■ **Stored data entries**:
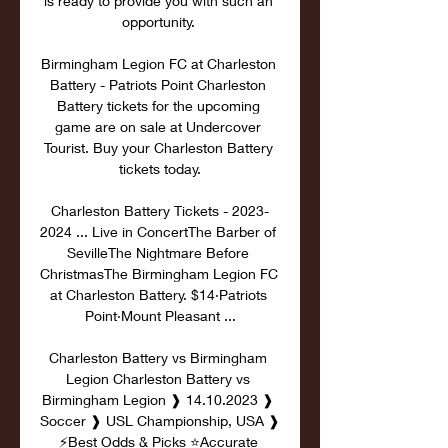
is ready to provide you with such an 
opportunity. 

Birmingham Legion FC at Charleston 
Battery - Patriots Point Charleston 
Battery tickets for the upcoming 
game are on sale at Undercover 
Tourist. Buy your Charleston Battery 
tickets today.

Charleston Battery Tickets - 2023-
2024 ... Live in ConcertThe Barber of 
SevilleThe Nightmare Before 
ChristmasThe Birmingham Legion FC 
at Charleston Battery. $14·Patriots 
Point·Mount Pleasant ...

Charleston Battery vs Birmingham 
Legion Charleston Battery vs 
Birmingham Legion ❱ 14.10.2023 ❱ 
Soccer ❱ USL Championship, USA ❱ 
⚡Best Odds & Picks ⭐Accurate 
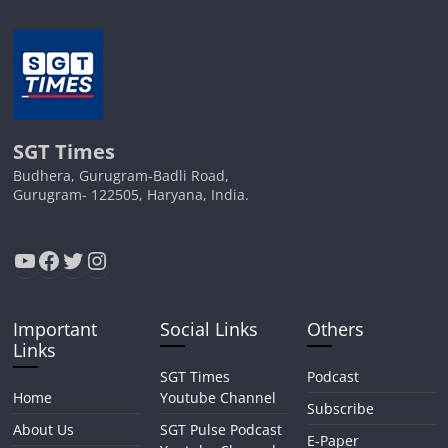
SGT Times
Budhera, Gurugram-Badli Road,
Gurugram- 122505, Haryana, India.
YouTube
Facebook
Twitter
Instagram
Important
Social Links
Others
Links
SGT Times
Podcast
Home
Youtube Channel
Subscribe
About Us
SGT Pulse Podcast
E-Paper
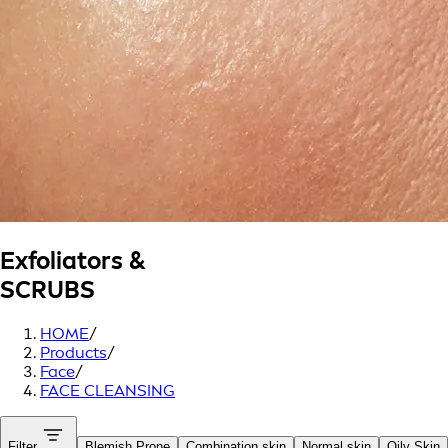
Exfoliators &
SCRUBS
HOME
/
Products
/
Face
/
FACE CLEANSING
Filter
Blemish Prone
Combination skin
Normal skin
Oily Skin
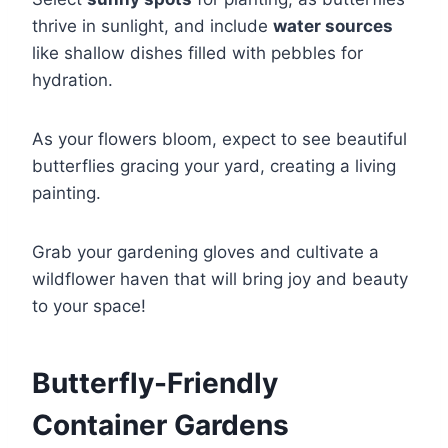
thrive in sunlight, and include
water sources
like shallow dishes filled with pebbles for
hydration.
As your flowers bloom, expect to see beautiful
butterflies gracing your yard, creating a living
painting.
Grab your gardening gloves and cultivate a
wildflower haven that will bring joy and beauty
to your space!
Butterfly-Friendly
Container Gardens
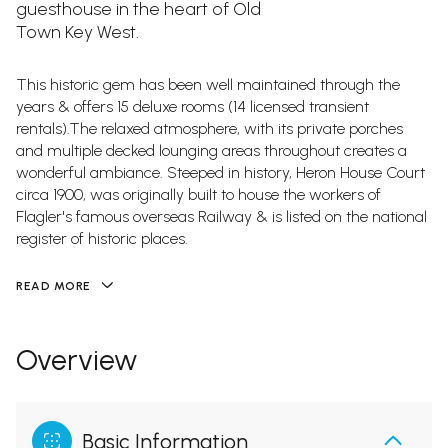
guesthouse in the heart of Old
Town Key West.
This historic gem has been well maintained through the
years & offers 15 deluxe rooms (14 licensed transient
rentals).The relaxed atmosphere, with its private porches
and multiple decked lounging areas throughout creates a
wonderful ambiance. Steeped in history, Heron House Court
circa 1900, was originally built to house the workers of
Flagler's famous overseas Railway & is listed on the national
register of historic places.
READ MORE
Overview
Basic Information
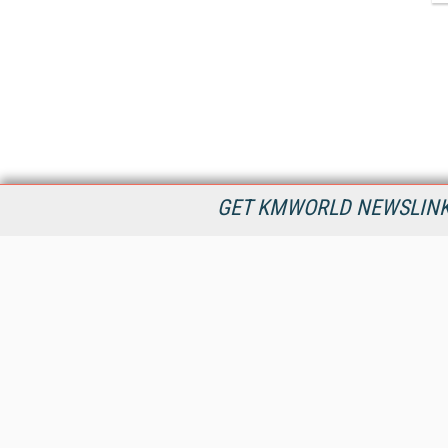
GET KMWORLD NEWSLINKS
KMWorld is the leading publisher, conference organizer, and
information provider serving the knowledge management,
content management, and document management markets.
All Content Copyright © 1998 - 2026
Information Today Inc.
KMWorld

■ **Exercise requirements**: Set down exactly the lines from the start of the records through the line containing "SevilleThe Nightmare Before", both included, and omit the pictures.

■ **Response area**:
is ready to provide you with such an 
opportunity. 

Birmingham Legion FC at Charleston 
Battery - Patriots Point Charleston 
Battery tickets for the upcoming 
game are on sale at Undercover 
Tourist. Buy your Charleston Battery 
tickets today.

Charleston Battery Tickets - 2023-
2024 ... Live in ConcertThe Barber of 
SevilleThe Nightmare Before 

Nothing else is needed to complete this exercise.